During the first three quarters of 2019, allergens were the cause of 40 percent and 30 percent of FDA’s and USDA’s recalls, respectively, making 2019 a record year for undeclared allergens, according to Stericycle’s Product Recalls Index.
“According to FDA data, mislabeling is the leading cause for allergen recalls, but even if we’re seeing fewer Class I recalls for cross-contamination, it doesn’t mean that sanitation and allergy control is generally good or that the risk is low,” says Charlie Kalish, a food safety consultant and trainer who works with businesses on compliance and audit readiness. “There are all kinds of cross traffic and risk for cross-contact in many facilities, and that’s a sort of ticking time bomb.”
Effective allergen cross-contact prevention is based on different procedures, such as supply chain control, cleaning and sanitation, personnel hygiene practices, and the use of color-coded tools. Hygienic design, however, is what creates the ideal environment for those procedures to be more effective.
Ideal Facility Design
Hygienic design is often mentioned in relation to equipment and tools. A less talked about aspect is its application to plant layouts. The ideal facility design for allergen management is conceived with the purpose of separating traffic patterns of allergens and non-allergens at every processing step: storing, handling, processing, and packaging. “If you can minimize the footprint in a plant where you have allergens, then you can do a better job at controlling them. If they’re all over your facility, then it’s much more difficult,” says Mark Morgan, PhD, head of the food science department at the University of Tennessee in Knoxville, and U.S. liaison for the European Hygienic Engineering & Design Group (EHEDG).
In the Food Safety Modernization Act (FSMA) the principle of separation is included in the cGMPs in Title 21 Sec. 117.20, and states that allergen cross-contact may be reduced by (among the other things) separating “location, time, partition, air flow systems, dust control systems, enclosed systems, or other effective means.” It’s up to food businesses to determine what these effective means are.
To what extent allergens should be segregated from non-allergens will depend first on the type of product and its ingredients. “If your product contains powdery allergens that can become airborne and travel around, like, for example, wheat flour, then you want to design a facility with an enclosed area for that,” says Vicky Waskiewicz, CEO of Safe Food Resources, a food safety training and consulting organization based in Milwaukee, Wisc.
Another factor is how these ingredients enter the facility. “If I’m just bringing products that are enclosed in a metal drum into my warehouse, they’re going to need fewer controls than products that come in a paper bag, which may drop and break, spreading flour all over the facility, or be pierced by a fork truck,” says Elise Forward, president of food safety consultant firm Forward Food Solutions, based in River Falls, Wisc.
Once you know the risk of cross-contamination associated with your products, you can then decide on the ideal traffic patterns inside the facility.
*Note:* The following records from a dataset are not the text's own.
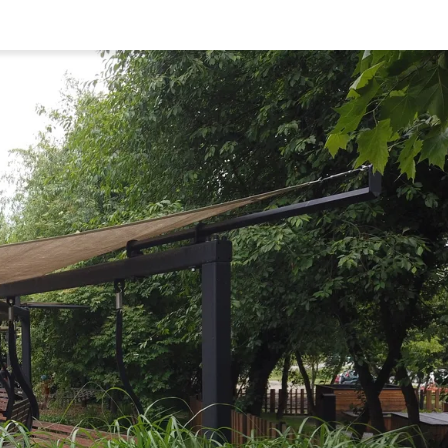
Rynek pierw
Kraków
Lublin
Szczecin
Kontakt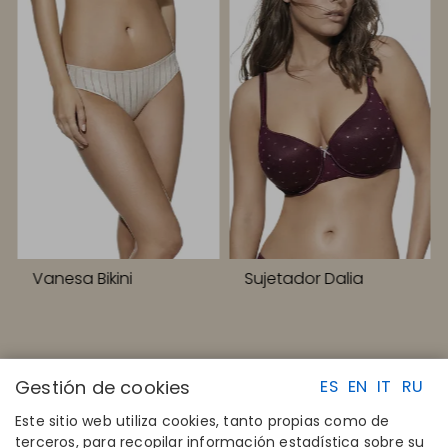
Vanesa Bikini
Sujetador Dalia
Gestión de cookies
ES
EN
IT
RU
Este sitio web utiliza cookies, tanto propias como de
terceros, para recopilar información estadística sobre su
In practical terms, that might mean assigning separate delivery areas, warehouses, and processing lines to allergen-free products and to those containing allergens.
For plants that are still in the design phase, businesses can work directly with their building contractors to incorporate these principles. The project manager within the company “should be somebody with a keen understanding of how their food is being made, because hygienic design is going to revolve a lot around efficiency,” says Kalish.
Hygienic Design for Existing Facilities
For existing facilities, the process is more complex. Many plants offer little or no segregation or unidirectional traffic flow, or have separated production lines that share the same area, or even allergen and non-allergen products being processed using the same equipment.